#### Task to complete
Work through the records that follow and return each line containing the word "Spring".

(Data excerpts)
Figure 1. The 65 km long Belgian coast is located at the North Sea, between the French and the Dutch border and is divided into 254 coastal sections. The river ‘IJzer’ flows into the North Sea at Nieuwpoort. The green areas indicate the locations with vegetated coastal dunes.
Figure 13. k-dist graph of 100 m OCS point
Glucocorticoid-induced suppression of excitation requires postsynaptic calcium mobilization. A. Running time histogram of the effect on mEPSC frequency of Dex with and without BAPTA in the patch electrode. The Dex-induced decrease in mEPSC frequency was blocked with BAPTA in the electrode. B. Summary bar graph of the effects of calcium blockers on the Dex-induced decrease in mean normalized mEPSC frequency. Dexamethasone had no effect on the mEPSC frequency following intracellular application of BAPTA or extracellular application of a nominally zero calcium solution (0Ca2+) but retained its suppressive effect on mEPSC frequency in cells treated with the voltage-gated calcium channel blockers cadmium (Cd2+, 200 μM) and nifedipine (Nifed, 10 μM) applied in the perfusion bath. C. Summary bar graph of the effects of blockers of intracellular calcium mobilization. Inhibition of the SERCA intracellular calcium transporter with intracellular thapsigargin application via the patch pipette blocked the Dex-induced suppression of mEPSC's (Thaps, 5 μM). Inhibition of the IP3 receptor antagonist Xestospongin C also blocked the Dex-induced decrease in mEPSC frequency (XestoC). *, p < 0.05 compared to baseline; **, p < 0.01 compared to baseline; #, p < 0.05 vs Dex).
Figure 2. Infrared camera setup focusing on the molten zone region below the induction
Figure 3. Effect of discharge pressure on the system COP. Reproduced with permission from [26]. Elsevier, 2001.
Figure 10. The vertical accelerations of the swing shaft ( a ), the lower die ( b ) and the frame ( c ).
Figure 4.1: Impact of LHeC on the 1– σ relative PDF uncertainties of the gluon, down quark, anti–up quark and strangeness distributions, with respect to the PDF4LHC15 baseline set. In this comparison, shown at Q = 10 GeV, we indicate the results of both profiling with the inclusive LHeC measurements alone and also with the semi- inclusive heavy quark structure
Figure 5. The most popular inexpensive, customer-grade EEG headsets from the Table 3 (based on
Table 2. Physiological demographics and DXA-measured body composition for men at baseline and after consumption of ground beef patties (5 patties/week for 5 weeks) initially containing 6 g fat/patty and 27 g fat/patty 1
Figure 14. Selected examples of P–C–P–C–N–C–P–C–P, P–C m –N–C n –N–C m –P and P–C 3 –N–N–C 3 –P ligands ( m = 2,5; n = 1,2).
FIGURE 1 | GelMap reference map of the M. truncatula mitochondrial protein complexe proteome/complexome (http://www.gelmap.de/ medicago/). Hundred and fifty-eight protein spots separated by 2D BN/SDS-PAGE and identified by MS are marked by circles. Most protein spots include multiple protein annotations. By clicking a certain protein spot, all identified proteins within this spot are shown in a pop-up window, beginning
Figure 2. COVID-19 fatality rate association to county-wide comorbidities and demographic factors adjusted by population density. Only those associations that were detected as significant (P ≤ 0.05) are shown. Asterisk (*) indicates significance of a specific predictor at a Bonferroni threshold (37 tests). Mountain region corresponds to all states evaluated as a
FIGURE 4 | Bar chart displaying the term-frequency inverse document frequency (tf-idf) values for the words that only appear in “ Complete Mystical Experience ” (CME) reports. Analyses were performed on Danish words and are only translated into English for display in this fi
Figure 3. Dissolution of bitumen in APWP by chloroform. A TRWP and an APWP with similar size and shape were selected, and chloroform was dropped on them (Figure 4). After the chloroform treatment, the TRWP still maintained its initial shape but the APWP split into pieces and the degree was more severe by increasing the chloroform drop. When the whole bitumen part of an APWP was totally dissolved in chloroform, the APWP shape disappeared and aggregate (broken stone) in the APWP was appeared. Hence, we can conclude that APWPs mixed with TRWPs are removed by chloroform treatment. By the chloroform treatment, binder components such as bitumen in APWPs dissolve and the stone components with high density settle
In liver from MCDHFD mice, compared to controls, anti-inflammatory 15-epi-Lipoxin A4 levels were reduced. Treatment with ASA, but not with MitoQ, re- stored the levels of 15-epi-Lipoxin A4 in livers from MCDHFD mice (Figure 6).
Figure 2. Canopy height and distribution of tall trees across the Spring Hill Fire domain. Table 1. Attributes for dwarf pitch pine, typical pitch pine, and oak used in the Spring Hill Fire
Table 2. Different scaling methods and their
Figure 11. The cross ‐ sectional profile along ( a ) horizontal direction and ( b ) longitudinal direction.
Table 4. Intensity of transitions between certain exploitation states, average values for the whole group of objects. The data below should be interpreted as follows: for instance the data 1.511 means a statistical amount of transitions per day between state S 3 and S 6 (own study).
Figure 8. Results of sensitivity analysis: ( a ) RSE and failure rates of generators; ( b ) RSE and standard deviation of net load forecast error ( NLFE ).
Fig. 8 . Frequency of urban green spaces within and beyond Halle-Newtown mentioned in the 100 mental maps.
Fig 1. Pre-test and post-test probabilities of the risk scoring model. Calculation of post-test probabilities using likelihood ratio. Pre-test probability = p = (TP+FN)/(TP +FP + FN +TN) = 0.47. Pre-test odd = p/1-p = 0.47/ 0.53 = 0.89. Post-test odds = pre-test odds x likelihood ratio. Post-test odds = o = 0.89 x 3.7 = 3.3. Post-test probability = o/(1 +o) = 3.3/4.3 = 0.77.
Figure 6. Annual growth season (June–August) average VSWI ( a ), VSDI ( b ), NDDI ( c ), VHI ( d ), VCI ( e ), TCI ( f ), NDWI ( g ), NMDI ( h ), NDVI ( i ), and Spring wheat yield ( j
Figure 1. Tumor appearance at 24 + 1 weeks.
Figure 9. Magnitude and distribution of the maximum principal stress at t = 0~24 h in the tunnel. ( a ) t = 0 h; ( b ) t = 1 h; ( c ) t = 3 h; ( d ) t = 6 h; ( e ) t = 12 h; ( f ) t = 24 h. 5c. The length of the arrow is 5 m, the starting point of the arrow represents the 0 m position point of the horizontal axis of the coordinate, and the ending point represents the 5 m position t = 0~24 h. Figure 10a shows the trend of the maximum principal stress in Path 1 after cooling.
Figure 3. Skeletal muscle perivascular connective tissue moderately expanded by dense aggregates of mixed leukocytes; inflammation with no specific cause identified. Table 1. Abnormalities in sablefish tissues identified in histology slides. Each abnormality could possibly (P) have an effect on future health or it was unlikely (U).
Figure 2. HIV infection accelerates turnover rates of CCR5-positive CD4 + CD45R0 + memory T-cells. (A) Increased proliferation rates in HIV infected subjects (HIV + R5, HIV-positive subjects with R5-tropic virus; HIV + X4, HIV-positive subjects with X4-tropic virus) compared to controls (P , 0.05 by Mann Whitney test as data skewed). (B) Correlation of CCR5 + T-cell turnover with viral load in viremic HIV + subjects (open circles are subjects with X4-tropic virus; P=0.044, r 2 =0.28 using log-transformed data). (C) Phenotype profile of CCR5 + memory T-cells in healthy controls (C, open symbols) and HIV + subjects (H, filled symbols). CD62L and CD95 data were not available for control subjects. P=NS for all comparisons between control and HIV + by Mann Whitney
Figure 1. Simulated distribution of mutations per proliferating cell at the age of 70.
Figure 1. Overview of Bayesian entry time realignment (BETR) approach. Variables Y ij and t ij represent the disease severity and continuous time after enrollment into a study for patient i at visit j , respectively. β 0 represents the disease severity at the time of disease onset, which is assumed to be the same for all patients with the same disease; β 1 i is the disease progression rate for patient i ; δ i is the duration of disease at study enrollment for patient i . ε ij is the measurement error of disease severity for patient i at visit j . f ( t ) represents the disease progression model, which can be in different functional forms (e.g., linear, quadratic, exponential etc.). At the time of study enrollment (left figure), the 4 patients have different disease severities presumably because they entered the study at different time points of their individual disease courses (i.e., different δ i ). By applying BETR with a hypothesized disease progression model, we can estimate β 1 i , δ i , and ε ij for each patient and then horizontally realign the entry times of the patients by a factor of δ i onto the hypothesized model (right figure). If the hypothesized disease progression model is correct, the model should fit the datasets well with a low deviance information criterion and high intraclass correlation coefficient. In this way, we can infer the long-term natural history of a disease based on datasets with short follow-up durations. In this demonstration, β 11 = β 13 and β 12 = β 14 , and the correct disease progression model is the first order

#### Exercise solution
Figure 2. Canopy height and distribution of tall trees across the Spring Hill Fire domain. Table 1. Attributes for dwarf pitch pine, typical pitch pine, and oak used in the Spring Hill Fire
Figure 6. Annual growth season (June–August) average VSWI ( a ), VSDI ( b ), NDDI ( c ), VHI ( d ), VCI ( e ), TCI ( f ), NDWI ( g ), NMDI ( h ), NDVI ( i ), and Spring wheat yield ( j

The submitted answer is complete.